2011, life was looking good although DH had a few loosed ends to wrap up. With the new job, he had to close his attorney business, sell the office building, sell the river house, etc. Lots of changes for him. He had had big dreams and plans with his attorney business and he put all that behind. He sold his office building at a loss and we took money to closing. His partner quit paying on the river house and stuck us with a mortgage of over $3000/month PLUS our own. We ended up doing a short sale of the river house.
As the summer of 2011 came to a close, those things were behind us and we planned a backyard renovation with a 750 square foot patio, screened in porch, new grill ($1700), painted the home inside and out, and in October 2011, put in a Wolf range and hood in the kitchen ($7000) because my hubby wanted a new range ever since we had bought the home. My Dad, being 92 years old, had passed away (God Bless My Dad, the Greatest Man I Know), so we were going to use some of the inheritance for the renovations and to get away to Italy and have a great time together. At least, that’s what I thought.
According to the phone records, he started texting his whore secretary in August 2011. And, that’s about the time I felt like he was drifting away. He didn’t want to do anything with me and it seemed like he kept bringing up the same arguments over and over again. We argued more and more; I felt like he was picking arguments with me.
But, I honestly thought that maybe he was going through some depression because of the change of job, loss of his business, and maybe a bit of a mid-life crisis as he was approaching 60 in 2012. It NEVER crossed my mind that he would be unfaithful with Wife #4. He had been a Judge; he also had to run for re-election in 2012. He held a public office position.

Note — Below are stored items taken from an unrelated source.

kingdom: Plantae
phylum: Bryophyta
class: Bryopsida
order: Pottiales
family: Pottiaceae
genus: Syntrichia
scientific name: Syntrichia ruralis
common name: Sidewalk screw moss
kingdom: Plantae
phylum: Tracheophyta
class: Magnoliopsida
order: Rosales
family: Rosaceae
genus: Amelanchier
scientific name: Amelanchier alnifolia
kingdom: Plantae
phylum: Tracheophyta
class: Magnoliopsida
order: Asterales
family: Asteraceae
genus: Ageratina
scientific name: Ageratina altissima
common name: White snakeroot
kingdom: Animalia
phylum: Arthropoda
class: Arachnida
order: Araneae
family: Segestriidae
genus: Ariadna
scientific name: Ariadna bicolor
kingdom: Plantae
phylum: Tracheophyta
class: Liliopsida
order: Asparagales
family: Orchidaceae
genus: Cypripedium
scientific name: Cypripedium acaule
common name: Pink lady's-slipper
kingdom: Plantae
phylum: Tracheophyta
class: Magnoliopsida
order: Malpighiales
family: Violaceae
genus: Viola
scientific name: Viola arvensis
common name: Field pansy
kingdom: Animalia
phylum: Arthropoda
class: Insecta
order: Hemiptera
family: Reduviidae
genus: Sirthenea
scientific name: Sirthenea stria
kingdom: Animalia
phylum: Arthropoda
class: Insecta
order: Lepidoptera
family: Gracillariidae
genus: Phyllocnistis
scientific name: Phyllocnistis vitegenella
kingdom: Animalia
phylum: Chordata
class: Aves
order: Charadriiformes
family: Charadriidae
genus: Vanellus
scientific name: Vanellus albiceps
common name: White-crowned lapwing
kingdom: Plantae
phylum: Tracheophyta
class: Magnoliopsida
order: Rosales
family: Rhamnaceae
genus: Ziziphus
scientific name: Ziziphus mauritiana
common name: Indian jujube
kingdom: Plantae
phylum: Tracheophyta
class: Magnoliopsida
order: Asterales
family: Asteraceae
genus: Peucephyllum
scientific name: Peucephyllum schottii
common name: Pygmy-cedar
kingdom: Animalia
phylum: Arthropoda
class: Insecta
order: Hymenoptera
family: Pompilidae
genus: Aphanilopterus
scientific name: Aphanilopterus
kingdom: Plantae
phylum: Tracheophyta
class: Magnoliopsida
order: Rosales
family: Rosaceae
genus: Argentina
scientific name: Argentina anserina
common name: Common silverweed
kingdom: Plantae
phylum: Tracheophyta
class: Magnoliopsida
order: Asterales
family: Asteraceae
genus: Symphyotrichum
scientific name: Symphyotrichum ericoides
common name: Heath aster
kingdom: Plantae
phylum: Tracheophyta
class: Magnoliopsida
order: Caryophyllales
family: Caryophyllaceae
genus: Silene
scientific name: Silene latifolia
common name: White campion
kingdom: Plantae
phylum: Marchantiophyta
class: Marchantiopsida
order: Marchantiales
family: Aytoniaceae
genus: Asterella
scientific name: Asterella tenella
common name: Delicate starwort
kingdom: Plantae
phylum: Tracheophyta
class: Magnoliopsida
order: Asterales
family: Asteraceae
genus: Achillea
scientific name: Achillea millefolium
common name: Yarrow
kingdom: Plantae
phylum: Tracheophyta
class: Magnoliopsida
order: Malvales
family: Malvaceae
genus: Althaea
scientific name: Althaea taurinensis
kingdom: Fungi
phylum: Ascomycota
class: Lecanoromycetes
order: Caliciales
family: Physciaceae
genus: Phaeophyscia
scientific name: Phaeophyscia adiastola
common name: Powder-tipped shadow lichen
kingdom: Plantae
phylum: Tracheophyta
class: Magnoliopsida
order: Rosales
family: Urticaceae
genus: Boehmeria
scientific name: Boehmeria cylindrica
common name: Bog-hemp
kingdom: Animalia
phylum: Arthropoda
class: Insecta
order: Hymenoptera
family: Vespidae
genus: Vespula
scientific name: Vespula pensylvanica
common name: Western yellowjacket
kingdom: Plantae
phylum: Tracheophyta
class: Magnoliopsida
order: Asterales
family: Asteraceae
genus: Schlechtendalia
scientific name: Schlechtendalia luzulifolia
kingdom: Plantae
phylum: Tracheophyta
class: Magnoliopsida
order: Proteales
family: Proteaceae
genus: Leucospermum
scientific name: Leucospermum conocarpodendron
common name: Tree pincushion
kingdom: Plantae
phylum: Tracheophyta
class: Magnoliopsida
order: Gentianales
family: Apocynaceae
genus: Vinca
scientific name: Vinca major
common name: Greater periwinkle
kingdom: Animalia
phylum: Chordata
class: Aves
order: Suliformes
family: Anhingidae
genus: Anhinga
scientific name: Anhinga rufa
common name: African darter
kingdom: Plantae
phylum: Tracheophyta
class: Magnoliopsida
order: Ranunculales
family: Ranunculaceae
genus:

A great deal of my pain stems from how he treated me from August 2011 to May 2012 when I caught him coming out of the motel with his whore secretary. He picked fights, he made me actually feel like I was going crazy sometimes. I kept asking him, “Do you Love Me, Are You Having an Affair, Do You Want a Divorce”. Multiple times, his answers were “Yes, I love you, NO, I do not want a divorce, and NO, I am not having an affair”. Those 3 phrases are burned into my brain and make me literally sick to my stomach every time I think of it.
How can a man be so cruel? 10 months of total hell not knowing, not understanding what was going on. I became a doormat trying to make him happy. I KNEW he wasn’t happy, but I had no idea it had anything to do with me or tossing me out for wife #5!
So, that’s the beginning of my story; the basis of my blog because when he asked me for a divorce on April 1, 2012, he said, “I love you, but I am not in love with you anymore; I want a divorce”…. I still at that point did not believe he was having an affair.
Maybe, I can learn how to detect these things before they go too far. Or, maybe, I can learn to be more aware of my husband’s actions and make sure they match what they say. Actions speak louder than words …
Today, my divorce is still pending in the courthouse where he works and the saga goes on.
Thank you for reading and listening without judgment for these are very painful and hurtful times. I feel like I got hit by a Mack Truck and never saw it coming. I am so broken and it hurts so bad. What adds to the hurt is that DH never looked back, never gave me a second chance or never gave me the consideration to listen to me and talk to me about all of this. He is now living with the whore secretary and I am still in my BIG, BEAUTIFUL, EXPENSIVE home wanting so much to have never met the Judge in my life. He could have kept that graval and black robe to himself.